[[ EXTRACTED MATERIAL, beginning ]]
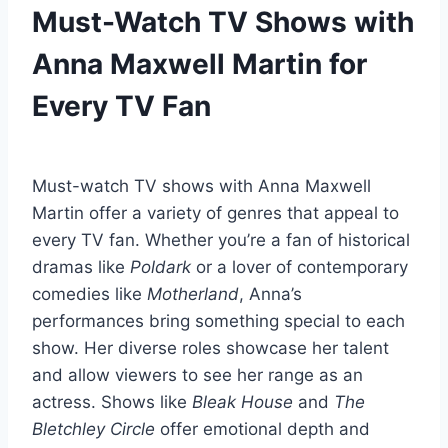
Must-Watch TV Shows with
Anna Maxwell Martin for
Every TV Fan
Must-watch TV shows with Anna Maxwell
Martin offer a variety of genres that appeal to
every TV fan. Whether you’re a fan of historical
dramas like
Poldark
or a lover of contemporary
comedies like
Motherland
, Anna’s
performances bring something special to each
show. Her diverse roles showcase her talent
and allow viewers to see her range as an
actress. Shows like
Bleak House
and
The
Bletchley Circle
offer emotional depth and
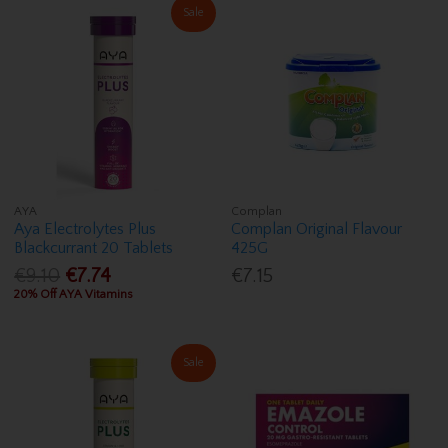
Sale
AYA
Complan
Aya Electrolytes Plus
Complan Original Flavour
Blackcurrant 20 Tablets
425G
€9.10
€7.74
€7.15
20% Off AYA Vitamins
Sale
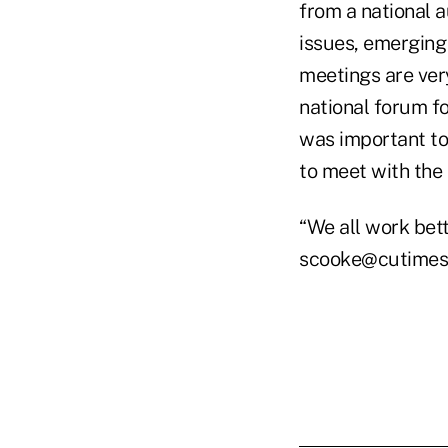
from a national a
issues, emerging 
meetings are ver
national forum f
was important to
to meet with the
“We all work bet
scooke@cutimes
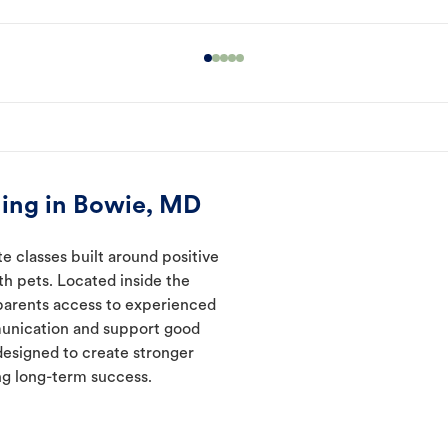
ning in Bowie, MD
e classes built around positive
ith pets. Located inside the
 parents access to experienced
munication and support good
designed to create stronger
ng long-term success.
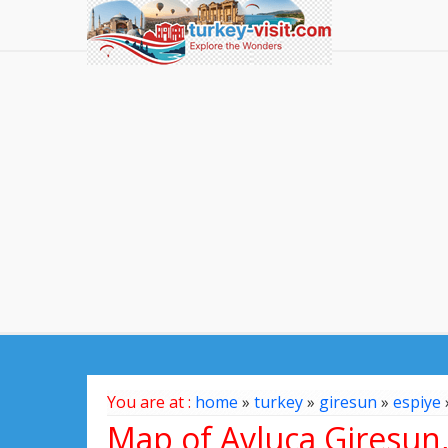
You are at :
home
»
turkey
»
giresun
»
espiye
Map of Avluca Giresun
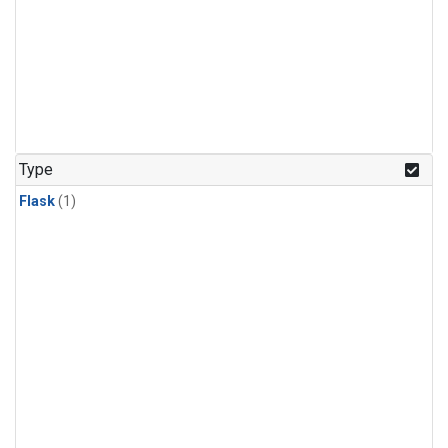
Type
Flask
(1)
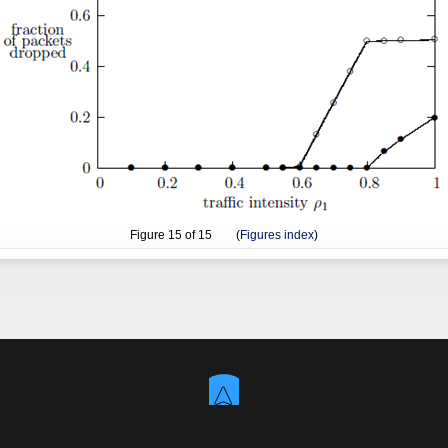
Figure
15
of 15 (
Figures index
)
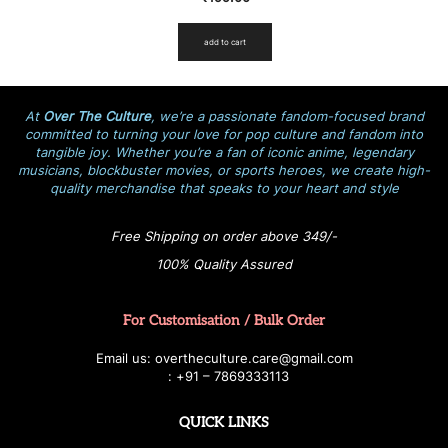
add to cart
At
Over The Culture
, we’re a passionate fandom-focused brand
committed to turning your love for pop culture and fandom into
tangible joy. Whether you’re a fan of iconic anime, legendary
musicians, blockbuster movies, or sports heroes, we create high-
quality merchandise that speaks to your heart and style
Free Shipping on order above 349/-
100% Quality Assured
For Customisation / Bulk Order
E
ma
i
l
u
s
: over
t
h
e
c
u
l
t
u
r
e.care
@g
ma
i
l
.
c
o
m
:
+
9
1 – 7869333113
QUICK LINKS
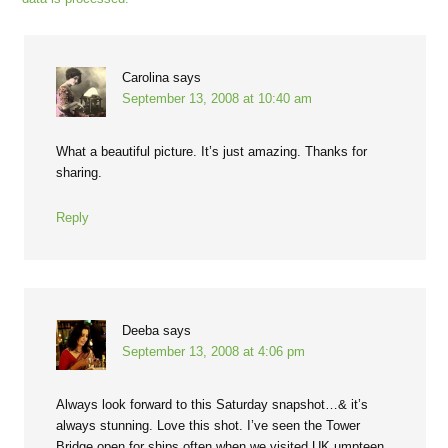
Carolina
says
September 13, 2008 at 10:40 am
What a beautiful picture. It’s just amazing. Thanks for
sharing.
Reply
Deeba
says
September 13, 2008 at 4:06 pm
Always look forward to this Saturday snapshot…& it’s
always stunning. Love this shot. I’ve seen the Tower
Bridge open for ships often when we visited UK umpteen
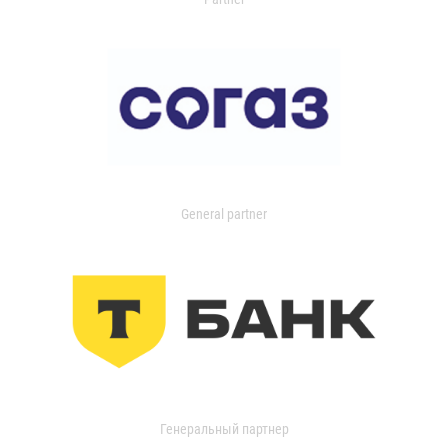
General partner
Генеральный партнер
[[ EXTRACTED MATERIAL, end ]]
TASK DIRECTIONS
How many lines in the entries contain the string "September"? Give the number only.

TASK SOLUTION
2